18 Jan 2010 · Work

Deep Browsing & Spatial Narrative

This prototype arose from a desire to spatially visualize web browsing history, i.e. the reader’s personal narrative through a vast and variegated information-space. “Deep browsing” to me refers to the semi-targeted but easily distractible reading habits of most search-and-click web reading/research experiences. Modern browsers try to furnish some kind of ‘breadcrumb trail’ using a combination of windows, tabs, and bookmarks (plus some novel features like Safari’s ‘Snapback’), but you still need to hold a considerable abstract model in your head to retrace your steps.

It seems like browsers could afford a much richer visual experience. I looked to a proven technology from antiquity for a metaphor: the codex book. The book, like the scroll before it, works because you trace a linear path through information, with the past/read information on one side, and the future/unread information on the other.

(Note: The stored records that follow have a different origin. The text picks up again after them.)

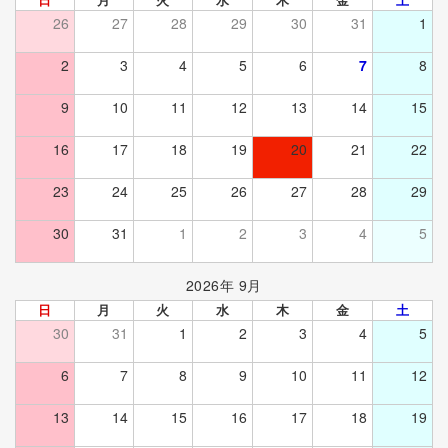
26
27
28
29
30
31
1
2
3
4
5
6
7
8
9
10
11
12
13
14
15
16
17
18
19
20
21
22
23
24
25
26
27
28
29
30
31
1
2
3
4
5
2026年 9月
日
月
火
水
木
金
土
30
31
1
2
3
4
5
6
7
8
9
10
11
12
13
14
15
16
17
18
19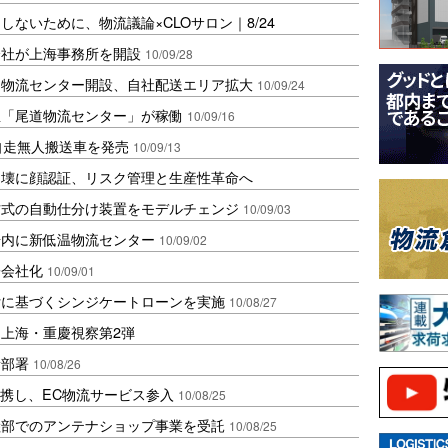
ないために、物流議論×CLOサロン｜8/24
会社が上海事務所を開設
10/09/28
に物流センター開設、自社配送エリア拡大
10/09/24
温「尾道物流センター」が稼働
10/09/16
自走無人搬送車を発売
10/09/13
崩壊に顔認証、リスク管理と生産性革命へ
方式の自動仕分け装置をモデルチェンジ
10/09/03
場内に新低温物流センター
10/09/02
子会社化
10/09/01
付に基づくシンジケートローンを実施
10/08/27
上海・重慶視察第2弾
新部署
10/08/26
提携し、EC物流サービス参入
10/08/25
陸部でのアンテナショップ事業を受託
10/08/25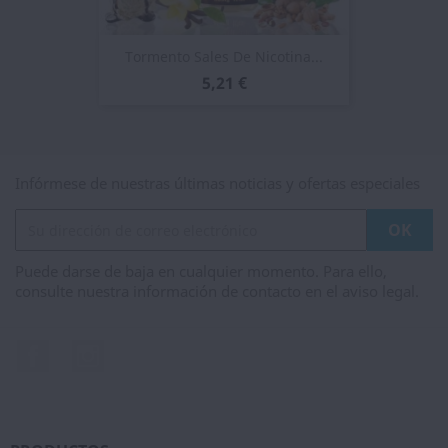
Tormento Sales De Nicotina...
5,21 €
Infórmese de nuestras últimas noticias y ofertas especiales
Puede darse de baja en cualquier momento. Para ello,
consulte nuestra información de contacto en el aviso legal.
Facebook
Instagram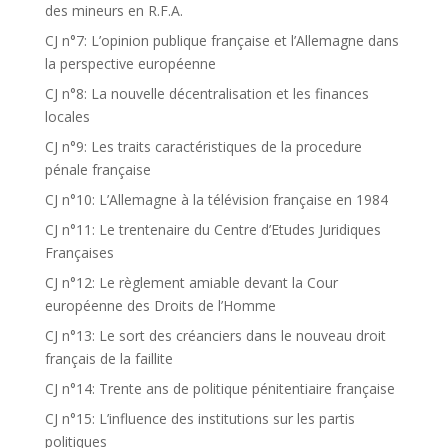
des mineurs en R.F.A.
CJ n°7: L’opinion publique française et l’Allemagne dans
la perspective européenne
CJ n°8: La nouvelle décentralisation et les finances
locales
CJ n°9: Les traits caractéristiques de la procedure
pénale française
CJ n°10: L’Allemagne à la télévision française en 1984
CJ n°11: Le trentenaire du Centre d’Etudes Juridiques
Françaises
CJ n°12: Le règlement amiable devant la Cour
européenne des Droits de l’Homme
CJ n°13: Le sort des créanciers dans le nouveau droit
français de la faillite
CJ n°14: Trente ans de politique pénitentiaire française
CJ n°15: L’influence des institutions sur les partis
politiques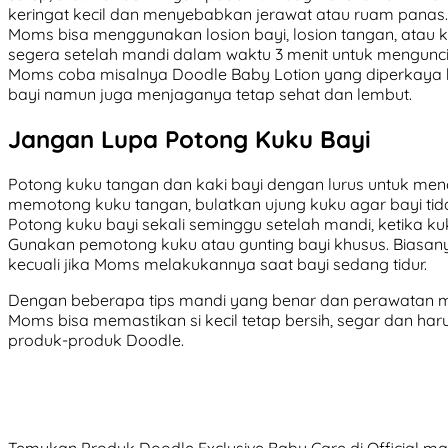
keringat kecil dan menyebabkan jerawat atau ruam panas. 
Moms bisa menggunakan losion bayi, losion tangan, atau k
segera setelah mandi dalam waktu 3 menit untuk mengunci 
Moms coba misalnya Doodle Baby Lotion yang diperkaya 
bayi namun juga menjaganya tetap sehat dan lembut.
Jangan Lupa Potong Kuku Bayi
Potong kuku tangan dan kaki bayi dengan lurus untuk me
memotong kuku tangan, bulatkan ujung kuku agar bayi tida
Potong kuku bayi sekali seminggu setelah mandi, ketika ku
Gunakan pemotong kuku atau gunting bayi khusus. Biasany
kecuali jika Moms melakukannya saat bayi sedang tidur.
Dengan beberapa tips mandi yang benar dan perawatan m
Moms bisa memastikan si kecil tetap bersih, segar dan haru
produk-produk Doodle.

I ran with that in a quick prototype (built in jQuery) with zazzy animations for the reader’s progress through information. (I didn’t hang onto any romanticized page-turning metaphor like we did with Triple Canopy; instead, I wanted to keep multiple documents, or at least excerpts from each, visible in a single glance. The more useful context, the better!) In this video demo, footnotes & external links appear consistently in the right column with contextualizing text; the reader clicks a few, then navigates back to a previously-read text by clicking on it in the left column, where it has been shifted.

This way, each link click wouldn’t just wheat-paste over your reading context, but reinforce the greater context of your reading narrative in a unified, designed way. At any moment, you have deeper visibility into what you’ve read (how you got here) and what further related content exists (where you might go). Although we can, practically speaking, only read one document at a time, I think our spatial memory is capable of holding onto a lot more—and our graphics cards are certainly up to it!

This prototype was prepared as part of a unique presentation last month to Scott Sassa and Neeraj Khemlani at the Hearst Corporation, through Louise Sandhaus‘ class Mutant Design: The Future of Publications. Many thanks to all of them for enabling this work. The full PDF of my presentation is available, although I’ve changed some of the wording & thinking since I wrote it.